4. The wikipedia entry is written as if using the stanine principle as a data transform, i.e. using the centiles in your own data to convert raw scores to stanine scores. However I suspect that in the educational world where stanines are used quite a lot, the mapping will be based on quantiles from large referential samples/datasets. To get the scores that mark these 4%, 7%, 12% … 96% percentiles so they won’t fluctuate much from one sample/dataset to the next you need your referential sample/dataset to be very large, into many thousands. Our field very, very rarely has such datasets even if we were keen to have stanine mappings for our measure scores.

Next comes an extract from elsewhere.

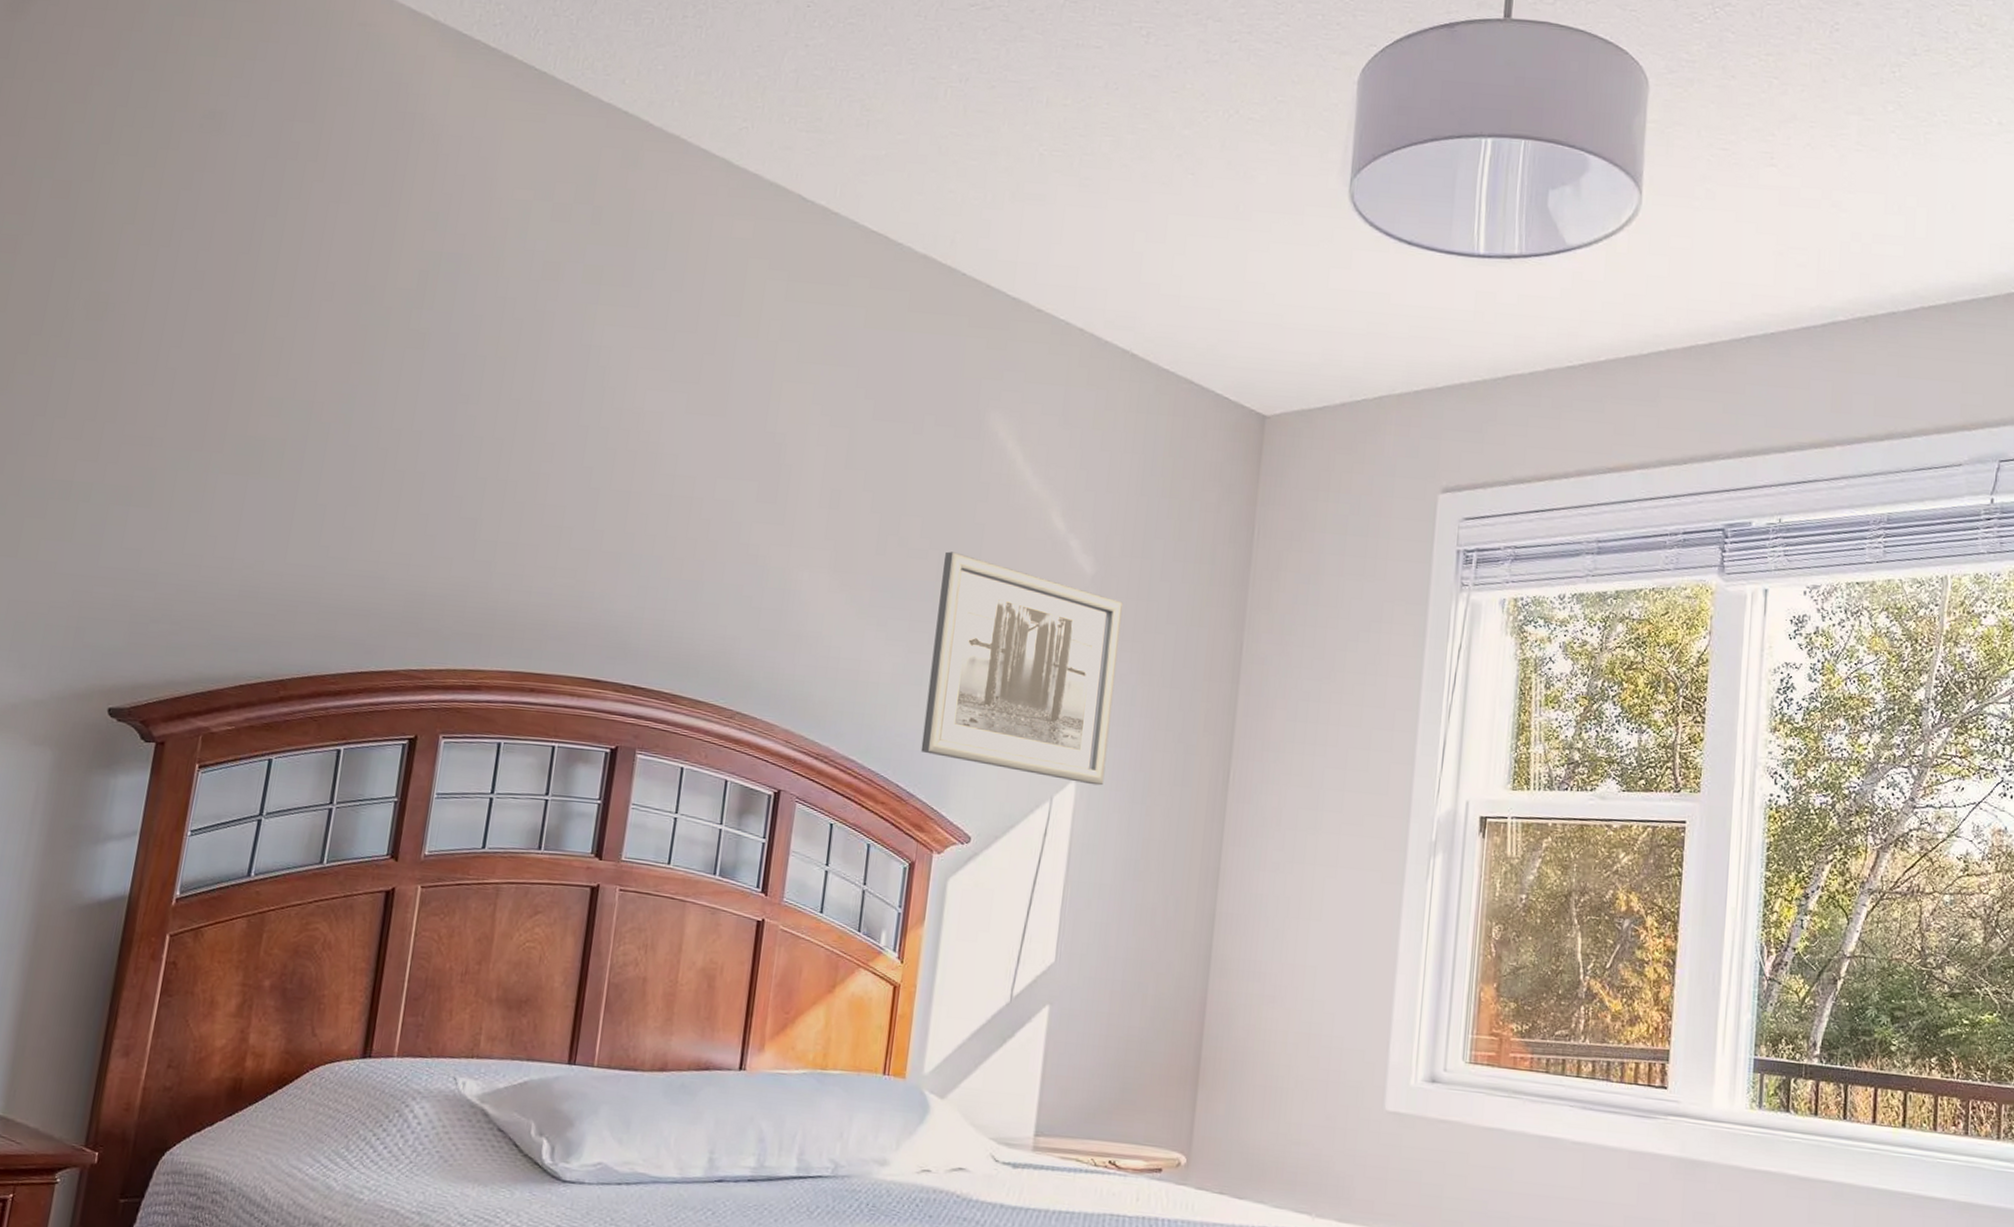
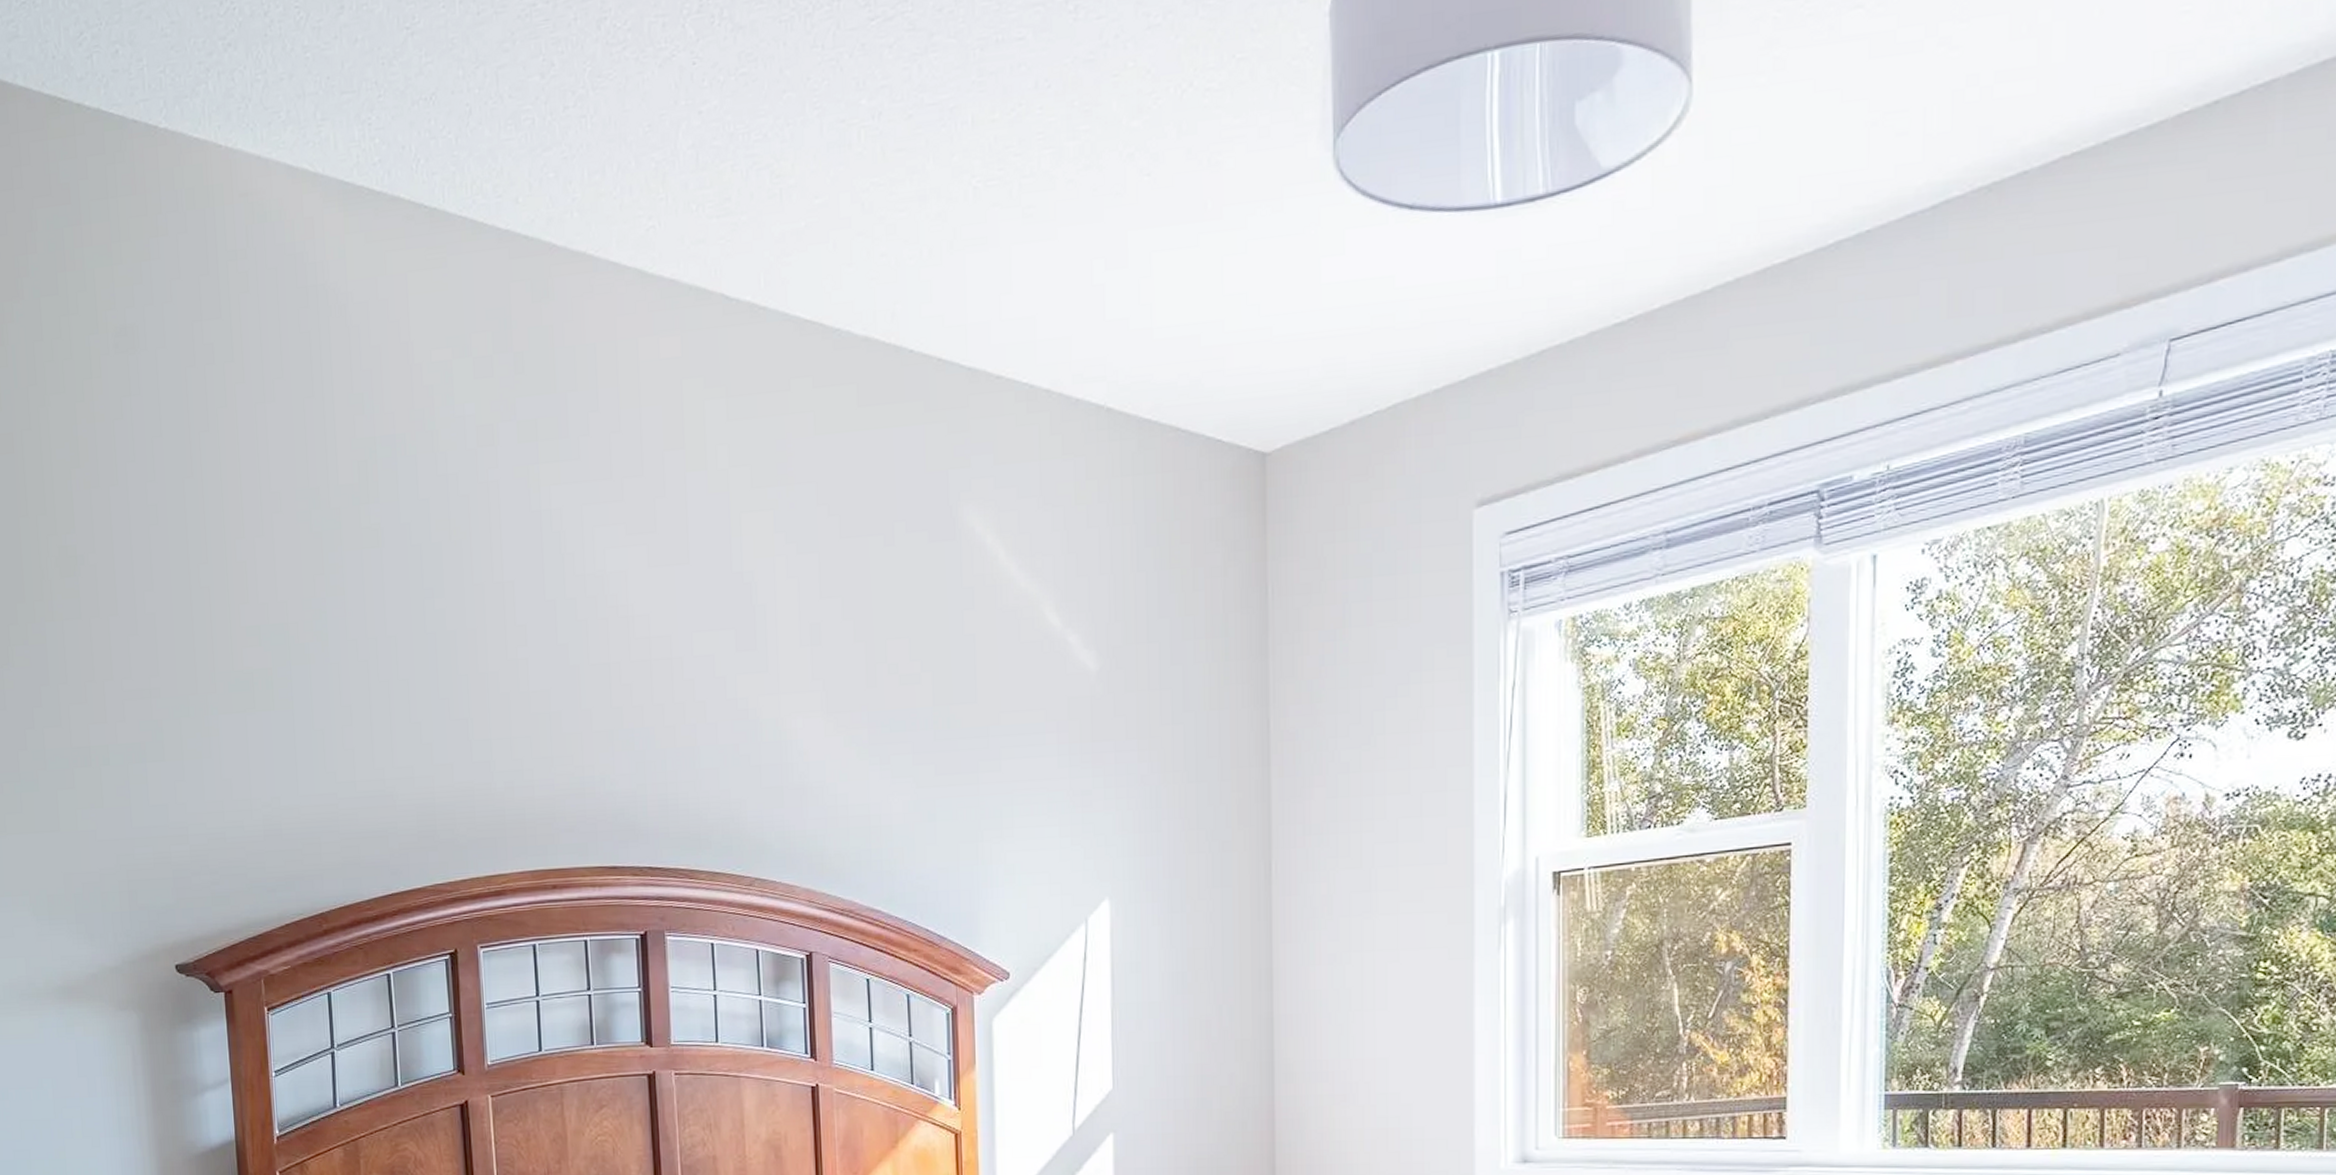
wall art: present [920,551,1124,786] -> none [939,670,1139,900]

Even small print: a sten transformation/score (Standardised TEN I assume) is like a stanine but has ten levels (so losing the advantage that you can code it with a single digit.

Try also #

• Accuracy/precision
• Dataset
• Distribution
• Five number summary
• Gaussian (“Normal”) distribution
• Percentiles/centiles/quantiles
• Reliability
• Sample
• Seven number summaries
• Sten scores/transformation
• Transformations

Chapters #

Not covered in the OMbook.

Online resources #

My rblog post about dichotomisation explains the issue noted above about dichotomisation.

My shiny apps have one (ECDF plot with quantiles and CIs for quantiles) that allows you to upload data and shows the imprecision of estimating quantiles. If you put in:
.04, .07, .12, .17, .2, .4, .6, .77, .89, .96
for the quantiles you want you are asking for a stanine mapping of your data. You could pull these CSV files which contain datasets from a standard Gaussian distribution to your machine and upload them to that app to see the effects of dataset size:

• n = 100
• n = 200
• n = 500
• n = 1,000
• n = 5,000
• n = 10,000

I might create some things that might touch on this though I think they’d be explanatory rather than of real use for routine data … for the reasons above including that I’ve never seen stanines used in our field!

Dates #

First created 12.iv.25, updated adding link to sten score glossary entry 1.v.25.